Over a quarter of all pigmeat samples tested through the IFA’s pigmeat DNA testing programme last year did not come from Irish pigs, the association’s pig DNA database suggests.
Almost 40% of food service sector samples returned non-Irish DNA results in the IFA’s tests while only 3% of retailer samples showed up as non-Irish verified DNA.
The IFA has alleged that it identified some businesses which were advertising pigmeat as an Irish product but that these claims appear false when tested.
Its president Tim Cullinan said that it is time for the food service sector to catch up with retailers by replacing imported pigmeat with products from Irish farms.
Close the gap
“Irish foodservice is not supporting the Irish pigmeat sector.
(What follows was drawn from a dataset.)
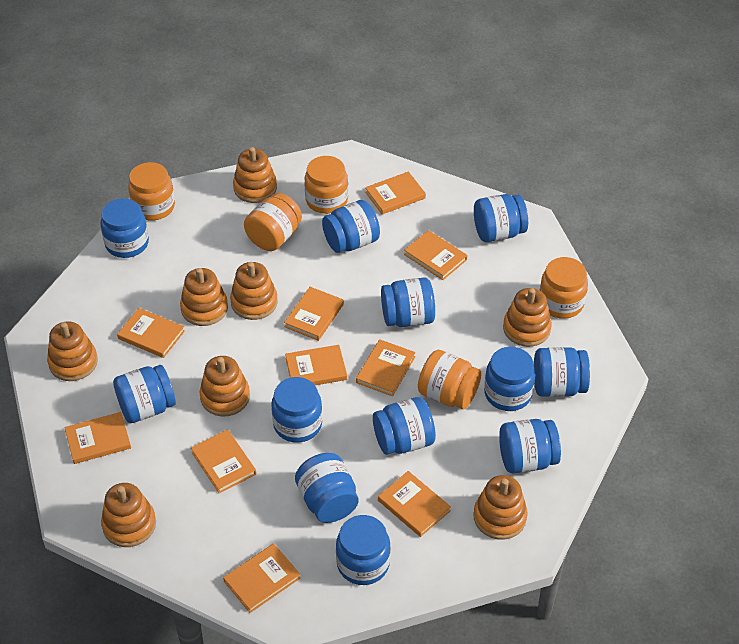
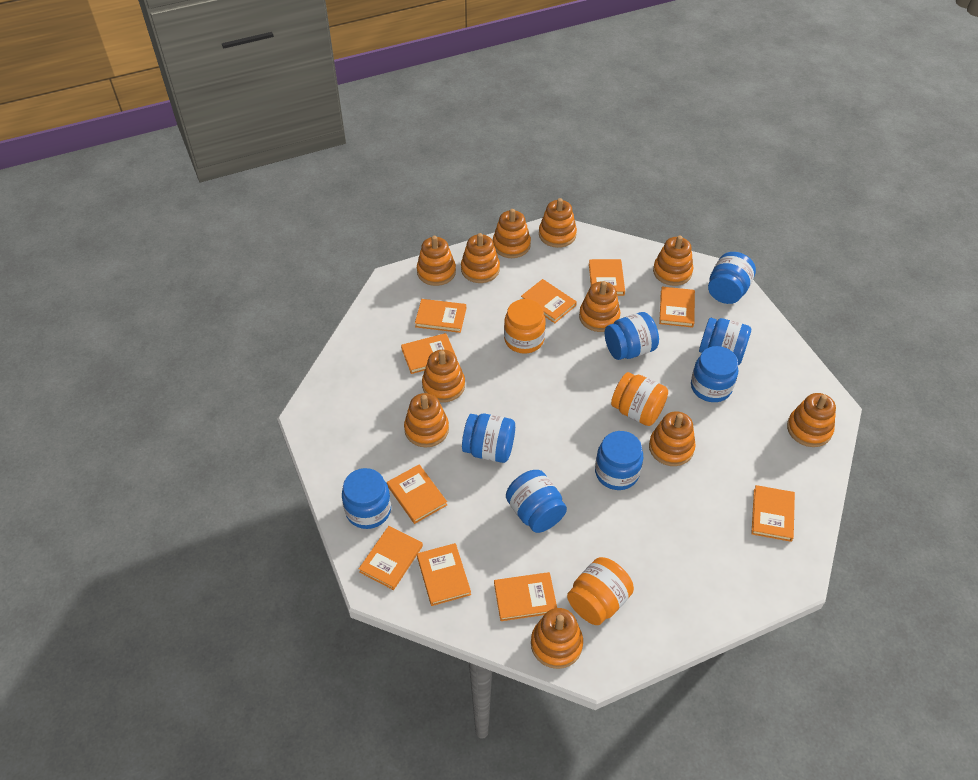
blue jar: [100,198,149,258] [113,365,176,423] [271,377,322,443] [295,453,359,523] [322,200,380,253] [336,515,391,585] [373,397,436,455] [381,278,435,327] [474,194,528,242] [484,347,535,411] [499,419,561,473] [534,347,590,397] = 12 -> [342,468,391,529] [462,414,515,463] [506,470,567,533] [595,431,643,490] [605,312,659,360] [691,346,738,402] [699,318,751,365] [708,252,756,304] = 8
orange jar: [128,162,175,221] [244,193,302,251] [304,156,348,214] [418,350,481,409] [540,257,588,319] = 5 -> [504,299,546,354] [567,557,634,625] [611,372,668,426] = 3
orange stacking toy: [47,321,98,381] [101,483,156,547] [180,268,228,326] [200,356,250,417] [230,262,278,320] [233,147,277,203] [473,475,528,540] [503,288,552,347] = 8 -> [404,393,449,447] [417,236,456,286] [422,350,465,402] [461,233,500,283] [493,209,531,258] [531,608,583,669] [539,198,577,248] [579,281,620,332] [649,411,696,466] [653,236,693,286] [787,393,836,447] = 11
They must now come forward and close the gap on the benchmark which Irish retailers have set,” Cullinan commented.
Supermarket results show that 75% of samples were of Irish origin while only 63% of samples sourced from butchers were.
Some 45% of the tests carried out on typical breakfast items sold in the food service sector, like rashers and bacon, appear to be imported as they do not match Irish DNA data.
Marketing off the Irish pig’s back
The IFA will ramp up its testing efforts and has engaged with some pigmeat sellers on the findings, pig chair Roy Gallie stated.
“We have written to a number of businesses on the matter and have plans to further increase the testing over the coming weeks and months,” he said in response to the findings.
“While this is just year one verified testing, the results of the have confirmed our suspicions that the foodservice sector is not supportive of Irish product.
“Some results have identified cases where businesses advertise product as Irish, but when tested, this is proven to be false and this is hugely disappointing.
“These companies are marketing themselves off the back of the high standards of production which Irish pig farms hold, and for them to undermine that label is unacceptable.”